-- What is required --
Please retype the material exactly, starting with the line that contains "Document page, 2001x1125 pixels." and continuing through the last line of the material.

-- Records --
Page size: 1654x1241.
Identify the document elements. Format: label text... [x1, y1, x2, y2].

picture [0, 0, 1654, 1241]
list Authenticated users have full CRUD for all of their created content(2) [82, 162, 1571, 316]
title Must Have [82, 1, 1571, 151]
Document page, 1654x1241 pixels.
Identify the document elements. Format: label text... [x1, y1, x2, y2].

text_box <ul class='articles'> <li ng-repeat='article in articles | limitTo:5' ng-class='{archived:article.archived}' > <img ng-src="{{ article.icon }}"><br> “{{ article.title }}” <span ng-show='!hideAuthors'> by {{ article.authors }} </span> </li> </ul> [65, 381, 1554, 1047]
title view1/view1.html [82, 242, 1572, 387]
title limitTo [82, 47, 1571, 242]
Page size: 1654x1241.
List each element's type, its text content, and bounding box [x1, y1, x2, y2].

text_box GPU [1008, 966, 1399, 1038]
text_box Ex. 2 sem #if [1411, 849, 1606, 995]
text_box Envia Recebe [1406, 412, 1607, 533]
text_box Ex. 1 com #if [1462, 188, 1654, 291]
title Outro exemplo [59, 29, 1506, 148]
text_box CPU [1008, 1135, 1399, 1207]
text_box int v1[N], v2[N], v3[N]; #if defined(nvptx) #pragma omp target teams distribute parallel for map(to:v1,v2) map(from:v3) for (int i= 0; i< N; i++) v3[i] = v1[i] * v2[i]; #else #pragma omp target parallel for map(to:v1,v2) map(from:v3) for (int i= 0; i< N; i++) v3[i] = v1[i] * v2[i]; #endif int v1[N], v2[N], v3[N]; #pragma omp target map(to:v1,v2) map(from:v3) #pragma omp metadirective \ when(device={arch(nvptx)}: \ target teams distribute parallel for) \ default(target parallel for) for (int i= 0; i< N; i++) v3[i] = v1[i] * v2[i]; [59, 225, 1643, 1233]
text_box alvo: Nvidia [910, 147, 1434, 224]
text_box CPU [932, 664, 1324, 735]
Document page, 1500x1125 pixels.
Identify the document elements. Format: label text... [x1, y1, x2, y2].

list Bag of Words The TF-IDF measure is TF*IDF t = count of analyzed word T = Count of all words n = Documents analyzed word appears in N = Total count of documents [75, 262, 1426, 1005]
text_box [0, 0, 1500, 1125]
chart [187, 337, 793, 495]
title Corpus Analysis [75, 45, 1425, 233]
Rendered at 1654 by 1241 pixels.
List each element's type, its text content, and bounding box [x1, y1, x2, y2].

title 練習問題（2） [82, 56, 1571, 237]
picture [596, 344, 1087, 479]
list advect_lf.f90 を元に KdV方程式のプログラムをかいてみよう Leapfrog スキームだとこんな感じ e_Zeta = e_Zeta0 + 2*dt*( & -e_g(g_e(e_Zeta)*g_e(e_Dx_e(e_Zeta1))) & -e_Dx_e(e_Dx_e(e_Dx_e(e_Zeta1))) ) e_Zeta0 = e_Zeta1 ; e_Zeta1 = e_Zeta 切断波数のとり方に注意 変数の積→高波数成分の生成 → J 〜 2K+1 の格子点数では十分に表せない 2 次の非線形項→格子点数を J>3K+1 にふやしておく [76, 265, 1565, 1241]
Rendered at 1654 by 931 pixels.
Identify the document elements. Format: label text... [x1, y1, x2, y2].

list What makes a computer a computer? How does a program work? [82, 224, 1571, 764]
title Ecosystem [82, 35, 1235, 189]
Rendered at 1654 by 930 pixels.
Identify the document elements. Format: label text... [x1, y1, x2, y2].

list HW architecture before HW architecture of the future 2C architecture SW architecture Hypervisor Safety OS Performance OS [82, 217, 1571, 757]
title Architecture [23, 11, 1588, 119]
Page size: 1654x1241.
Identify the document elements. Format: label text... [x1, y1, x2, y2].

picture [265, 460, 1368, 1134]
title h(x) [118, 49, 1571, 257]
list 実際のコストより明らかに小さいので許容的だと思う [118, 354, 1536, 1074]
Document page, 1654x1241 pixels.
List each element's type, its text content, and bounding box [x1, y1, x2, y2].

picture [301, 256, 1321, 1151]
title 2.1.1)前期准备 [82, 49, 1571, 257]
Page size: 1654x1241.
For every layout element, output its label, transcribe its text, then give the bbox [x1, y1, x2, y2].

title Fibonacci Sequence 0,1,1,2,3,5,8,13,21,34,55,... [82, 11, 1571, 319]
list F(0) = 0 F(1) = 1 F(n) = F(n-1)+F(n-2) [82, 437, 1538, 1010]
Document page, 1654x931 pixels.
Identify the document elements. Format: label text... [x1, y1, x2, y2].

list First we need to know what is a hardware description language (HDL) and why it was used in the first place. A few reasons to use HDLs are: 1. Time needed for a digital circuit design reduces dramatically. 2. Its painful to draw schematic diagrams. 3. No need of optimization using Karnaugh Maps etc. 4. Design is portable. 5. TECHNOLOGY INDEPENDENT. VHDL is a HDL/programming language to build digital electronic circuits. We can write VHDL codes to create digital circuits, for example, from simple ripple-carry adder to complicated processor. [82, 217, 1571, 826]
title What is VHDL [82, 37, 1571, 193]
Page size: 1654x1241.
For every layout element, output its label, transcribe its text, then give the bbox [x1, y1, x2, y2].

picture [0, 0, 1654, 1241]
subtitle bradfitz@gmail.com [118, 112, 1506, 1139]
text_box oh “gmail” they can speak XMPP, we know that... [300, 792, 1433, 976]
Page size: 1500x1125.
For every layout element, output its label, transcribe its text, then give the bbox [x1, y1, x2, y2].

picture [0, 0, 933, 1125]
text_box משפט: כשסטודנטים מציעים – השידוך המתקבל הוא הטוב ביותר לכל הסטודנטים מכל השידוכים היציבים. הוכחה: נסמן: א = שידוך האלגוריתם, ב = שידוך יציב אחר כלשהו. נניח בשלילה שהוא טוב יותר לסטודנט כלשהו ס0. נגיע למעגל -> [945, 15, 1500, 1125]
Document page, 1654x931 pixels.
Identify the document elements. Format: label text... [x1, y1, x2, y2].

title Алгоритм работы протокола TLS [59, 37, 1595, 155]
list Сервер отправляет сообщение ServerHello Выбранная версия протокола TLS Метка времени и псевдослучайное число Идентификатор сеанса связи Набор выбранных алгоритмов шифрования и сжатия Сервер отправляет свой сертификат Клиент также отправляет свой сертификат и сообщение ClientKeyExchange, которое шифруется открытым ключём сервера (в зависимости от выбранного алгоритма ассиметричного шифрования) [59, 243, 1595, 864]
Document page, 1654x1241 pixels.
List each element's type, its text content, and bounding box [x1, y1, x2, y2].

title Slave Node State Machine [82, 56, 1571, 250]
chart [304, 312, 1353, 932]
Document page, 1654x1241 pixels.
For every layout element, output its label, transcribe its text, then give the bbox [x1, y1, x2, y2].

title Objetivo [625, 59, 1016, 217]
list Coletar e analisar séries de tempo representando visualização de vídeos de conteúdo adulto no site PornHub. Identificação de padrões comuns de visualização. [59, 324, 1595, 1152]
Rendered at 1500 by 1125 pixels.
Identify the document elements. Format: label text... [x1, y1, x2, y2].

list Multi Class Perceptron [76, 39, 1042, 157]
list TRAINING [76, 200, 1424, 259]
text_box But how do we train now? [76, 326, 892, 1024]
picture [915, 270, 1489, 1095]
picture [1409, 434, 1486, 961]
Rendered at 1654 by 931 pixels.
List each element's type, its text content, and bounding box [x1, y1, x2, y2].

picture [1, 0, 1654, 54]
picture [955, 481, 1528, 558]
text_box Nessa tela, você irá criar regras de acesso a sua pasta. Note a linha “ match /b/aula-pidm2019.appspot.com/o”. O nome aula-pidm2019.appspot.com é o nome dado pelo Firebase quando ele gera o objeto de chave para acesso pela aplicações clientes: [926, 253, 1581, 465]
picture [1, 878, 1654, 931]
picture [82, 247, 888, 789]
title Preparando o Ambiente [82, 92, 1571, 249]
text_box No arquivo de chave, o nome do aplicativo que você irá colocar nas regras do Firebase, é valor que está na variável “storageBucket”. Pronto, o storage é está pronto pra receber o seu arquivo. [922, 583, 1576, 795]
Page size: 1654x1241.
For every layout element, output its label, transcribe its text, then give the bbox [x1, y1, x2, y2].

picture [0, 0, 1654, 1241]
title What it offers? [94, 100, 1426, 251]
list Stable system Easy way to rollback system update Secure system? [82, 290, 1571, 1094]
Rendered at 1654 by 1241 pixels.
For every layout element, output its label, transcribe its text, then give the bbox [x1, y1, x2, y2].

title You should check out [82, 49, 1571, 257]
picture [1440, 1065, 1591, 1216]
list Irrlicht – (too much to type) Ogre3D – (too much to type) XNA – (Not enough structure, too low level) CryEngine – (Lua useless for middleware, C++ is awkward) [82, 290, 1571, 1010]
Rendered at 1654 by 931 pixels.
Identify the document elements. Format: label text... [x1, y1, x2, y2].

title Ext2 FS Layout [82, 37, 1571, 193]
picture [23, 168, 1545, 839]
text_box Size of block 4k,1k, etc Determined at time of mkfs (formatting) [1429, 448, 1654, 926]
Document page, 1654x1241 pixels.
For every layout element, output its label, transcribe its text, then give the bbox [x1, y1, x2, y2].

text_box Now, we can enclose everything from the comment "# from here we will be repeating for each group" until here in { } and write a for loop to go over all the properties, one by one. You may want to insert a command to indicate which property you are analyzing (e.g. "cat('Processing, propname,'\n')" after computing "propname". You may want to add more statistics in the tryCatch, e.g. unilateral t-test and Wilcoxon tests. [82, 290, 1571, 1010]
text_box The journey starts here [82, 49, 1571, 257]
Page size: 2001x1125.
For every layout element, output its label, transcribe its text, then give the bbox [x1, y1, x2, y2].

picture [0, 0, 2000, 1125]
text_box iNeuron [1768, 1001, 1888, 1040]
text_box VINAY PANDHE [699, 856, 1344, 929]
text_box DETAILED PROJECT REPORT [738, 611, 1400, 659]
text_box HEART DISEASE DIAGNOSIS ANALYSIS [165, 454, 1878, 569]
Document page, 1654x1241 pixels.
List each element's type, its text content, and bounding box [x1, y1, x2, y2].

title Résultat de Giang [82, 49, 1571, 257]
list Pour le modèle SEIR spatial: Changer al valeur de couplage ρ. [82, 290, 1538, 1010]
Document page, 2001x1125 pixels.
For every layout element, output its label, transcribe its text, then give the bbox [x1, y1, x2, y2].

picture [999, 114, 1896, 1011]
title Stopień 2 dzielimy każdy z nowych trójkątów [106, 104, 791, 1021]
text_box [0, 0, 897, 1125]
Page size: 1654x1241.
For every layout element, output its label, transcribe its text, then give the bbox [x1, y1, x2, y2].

-- Exercise result --
Document page, 2001x1125 pixels.
For every layout element, output its label, transcribe its text, then give the bbox [x1, y1, x2, y2].

picture [999, 114, 1896, 1011]
title Stopień 2 dzielimy każdy z nowych trójkątów [106, 104, 791, 1021]
text_box [0, 0, 897, 1125]
Page size: 1654x1241.
For every layout element, output its label, transcribe its text, then give the bbox [x1, y1, x2, y2].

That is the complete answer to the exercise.